■ GOAL OF THE EXERCISE: Quote every line of text read from the items below, keeping each line unchanged and in order. Leave the pictures out of your answer.

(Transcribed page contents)
-=-=-=-=-

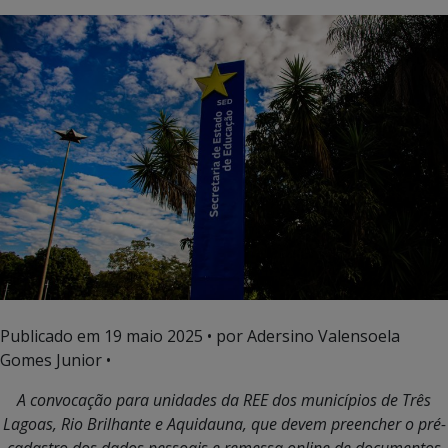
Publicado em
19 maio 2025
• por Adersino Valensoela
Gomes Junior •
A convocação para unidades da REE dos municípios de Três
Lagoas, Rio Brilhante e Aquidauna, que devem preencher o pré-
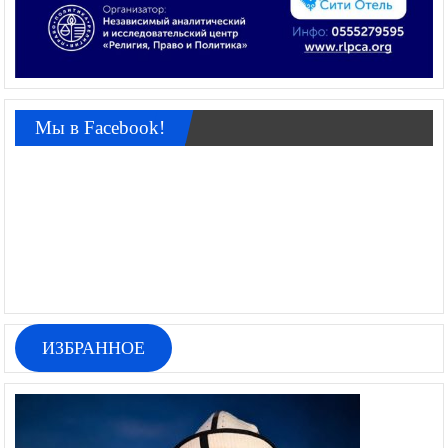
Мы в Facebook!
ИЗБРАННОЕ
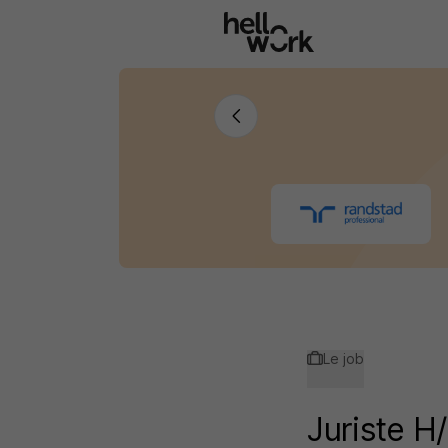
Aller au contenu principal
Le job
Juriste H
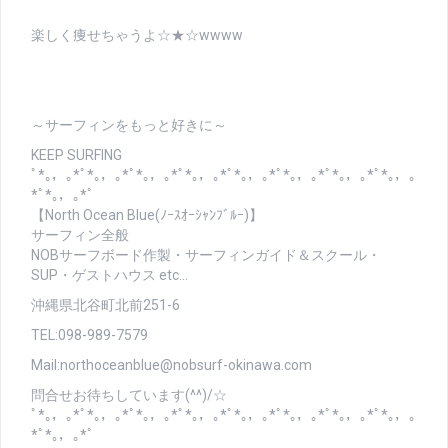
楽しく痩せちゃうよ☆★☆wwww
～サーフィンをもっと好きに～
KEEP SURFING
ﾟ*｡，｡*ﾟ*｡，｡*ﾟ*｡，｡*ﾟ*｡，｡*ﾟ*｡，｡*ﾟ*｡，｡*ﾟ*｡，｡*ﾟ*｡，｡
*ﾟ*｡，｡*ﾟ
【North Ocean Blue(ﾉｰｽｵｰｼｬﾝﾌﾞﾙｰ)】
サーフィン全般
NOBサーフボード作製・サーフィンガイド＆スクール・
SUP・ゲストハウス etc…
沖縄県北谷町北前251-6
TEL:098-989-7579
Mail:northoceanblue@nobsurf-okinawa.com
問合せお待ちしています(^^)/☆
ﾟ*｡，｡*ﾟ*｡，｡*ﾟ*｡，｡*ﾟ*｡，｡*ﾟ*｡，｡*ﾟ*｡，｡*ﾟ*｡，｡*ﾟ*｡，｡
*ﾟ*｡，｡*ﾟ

-=-=-=-=-

■ SOLUTION TO THE PROBLEM:
Publicado em
19 maio 2025
• por Adersino Valensoela
Gomes Junior •
A convocação para unidades da REE dos municípios de Três
Lagoas, Rio Brilhante e Aquidauna, que devem preencher o pré-
Мы в Facebook!
ИЗБРАННОЕ
Aller au contenu principal
Le job
Juriste H
楽しく痩せちゃうよ☆★☆wwww
～サーフィンをもっと好きに～
KEEP SURFING
ﾟ*｡，｡*ﾟ*｡，｡*ﾟ*｡，｡*ﾟ*｡，｡*ﾟ*｡，｡*ﾟ*｡，｡*ﾟ*｡，｡*ﾟ*｡，｡
*ﾟ*｡，｡*ﾟ
【North Ocean Blue(ﾉｰｽｵｰｼｬﾝﾌﾞﾙｰ)】
サーフィン全般
NOBサーフボード作製・サーフィンガイド＆スクール・
SUP・ゲストハウス etc…
沖縄県北谷町北前251-6
TEL:098-989-7579
Mail:northoceanblue@nobsurf-okinawa.com
問合せお待ちしています(^^)/☆
ﾟ*｡，｡*ﾟ*｡，｡*ﾟ*｡，｡*ﾟ*｡，｡*ﾟ*｡，｡*ﾟ*｡，｡*ﾟ*｡，｡*ﾟ*｡，｡
*ﾟ*｡，｡*ﾟ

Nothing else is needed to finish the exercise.